- **WHAT YOU NEED TO DO**:
From the data that follows, set down exactly the lines from the one with "Please look closely." through the one with "Picture 2: Row", counting both. Pictures stay out.

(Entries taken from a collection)
[Start of Attachment]

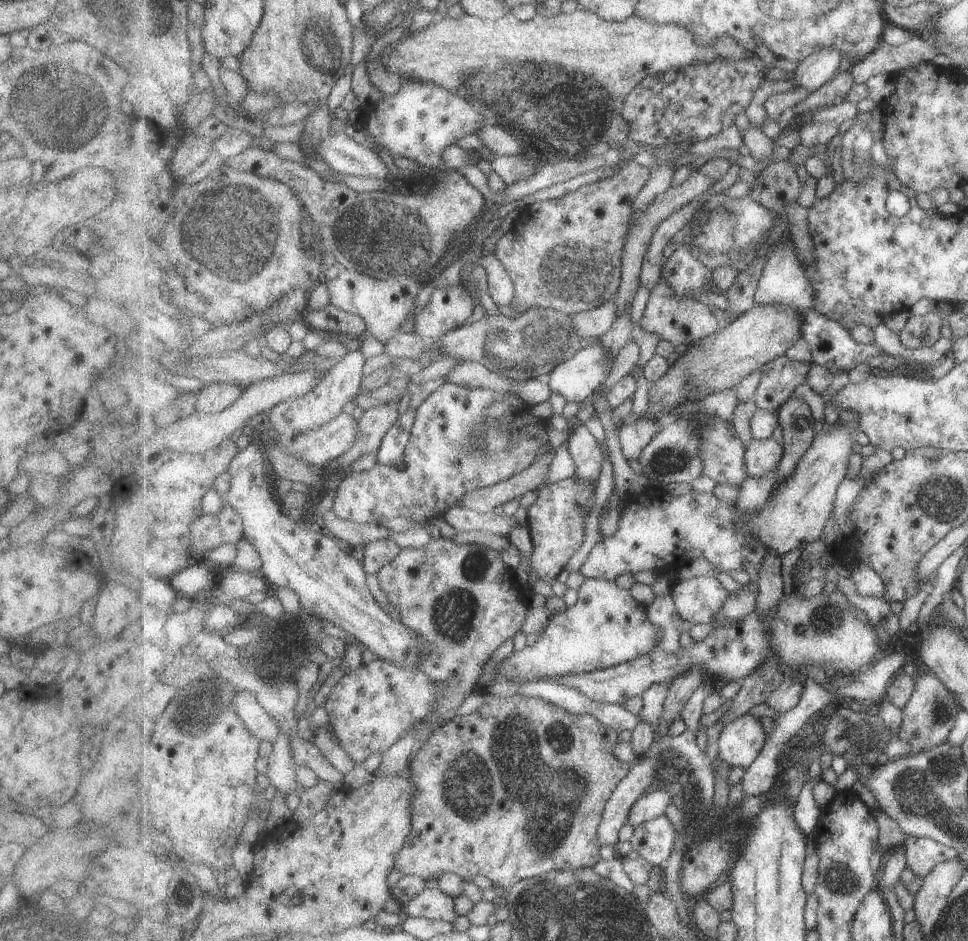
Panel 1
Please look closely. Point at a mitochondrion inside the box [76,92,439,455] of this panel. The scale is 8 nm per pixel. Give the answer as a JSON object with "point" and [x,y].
{"point":[231,261]}

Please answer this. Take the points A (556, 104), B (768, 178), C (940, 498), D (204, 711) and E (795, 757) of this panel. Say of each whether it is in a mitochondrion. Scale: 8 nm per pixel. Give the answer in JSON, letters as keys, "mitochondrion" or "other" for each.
{"A":"mitochondrion","B":"other","C":"mitochondrion","D":"mitochondrion","E":"other"}

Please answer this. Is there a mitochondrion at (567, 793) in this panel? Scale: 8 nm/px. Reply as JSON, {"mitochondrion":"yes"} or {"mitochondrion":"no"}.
{"mitochondrion":"yes"}

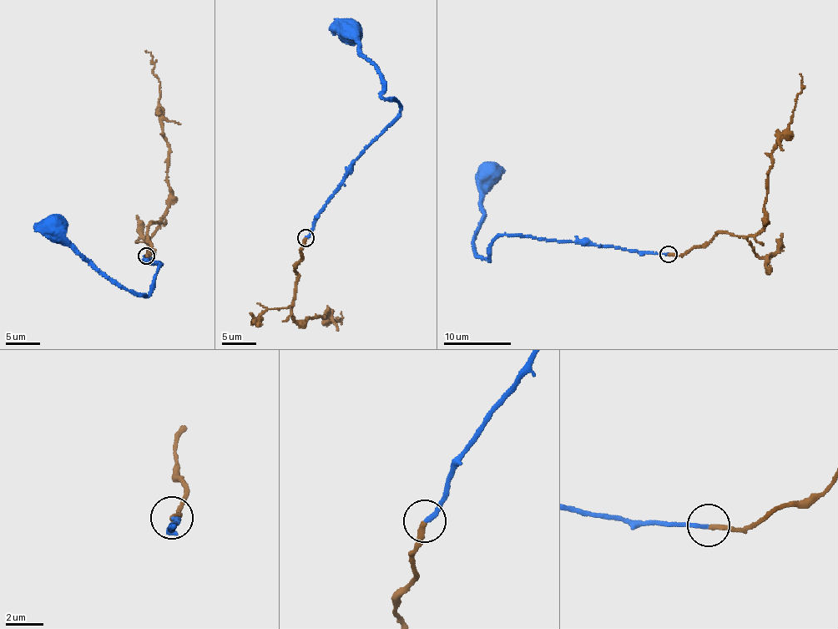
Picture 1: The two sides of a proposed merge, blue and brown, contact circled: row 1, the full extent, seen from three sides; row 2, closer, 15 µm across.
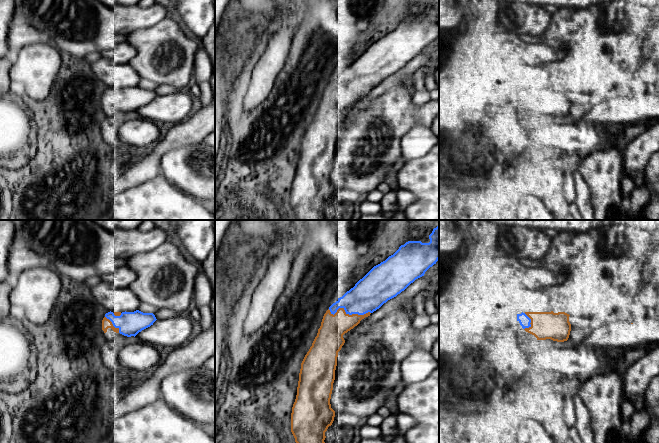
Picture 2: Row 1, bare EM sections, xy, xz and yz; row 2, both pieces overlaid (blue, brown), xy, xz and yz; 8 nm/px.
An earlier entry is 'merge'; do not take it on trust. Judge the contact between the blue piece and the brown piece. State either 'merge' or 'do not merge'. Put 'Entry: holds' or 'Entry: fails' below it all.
do not merge
Entry: fails

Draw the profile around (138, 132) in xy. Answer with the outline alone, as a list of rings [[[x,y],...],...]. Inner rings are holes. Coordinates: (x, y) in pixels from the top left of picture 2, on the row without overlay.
[[[135,116],[120,126],[119,137],[123,144],[148,150],[160,140],[160,129],[153,121]]]

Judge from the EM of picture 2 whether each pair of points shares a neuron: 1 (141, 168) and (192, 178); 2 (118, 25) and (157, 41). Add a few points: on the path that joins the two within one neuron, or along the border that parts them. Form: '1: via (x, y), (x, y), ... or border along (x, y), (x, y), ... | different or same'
1: border along (170, 150), (161, 159), (160, 173) | different
2: border along (155, 25), (135, 29), (127, 35) | different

[End of Attachment]

- **WORKED SOLUTION**:
Please look closely. Point at a mitochondrion inside the box [76,92,439,455] of this panel. The scale is 8 nm per pixel. Give the answer as a JSON object with "point" and [x,y].
{"point":[231,261]}

Please answer this. Take the points A (556, 104), B (768, 178), C (940, 498), D (204, 711) and E (795, 757) of this panel. Say of each whether it is in a mitochondrion. Scale: 8 nm per pixel. Give the answer in JSON, letters as keys, "mitochondrion" or "other" for each.
{"A":"mitochondrion","B":"other","C":"mitochondrion","D":"mitochondrion","E":"other"}

Please answer this. Is there a mitochondrion at (567, 793) in this panel? Scale: 8 nm/px. Reply as JSON, {"mitochondrion":"yes"} or {"mitochondrion":"no"}.
{"mitochondrion":"yes"}

Picture 1: The two sides of a proposed merge, blue and brown, contact circled: row 1, the full extent, seen from three sides; row 2, closer, 15 µm across.
Picture 2: Row 1, bare EM sections, xy, xz and yz; row 2, both pieces overlaid (blue, brown), xy, xz and yz; 8 nm/px.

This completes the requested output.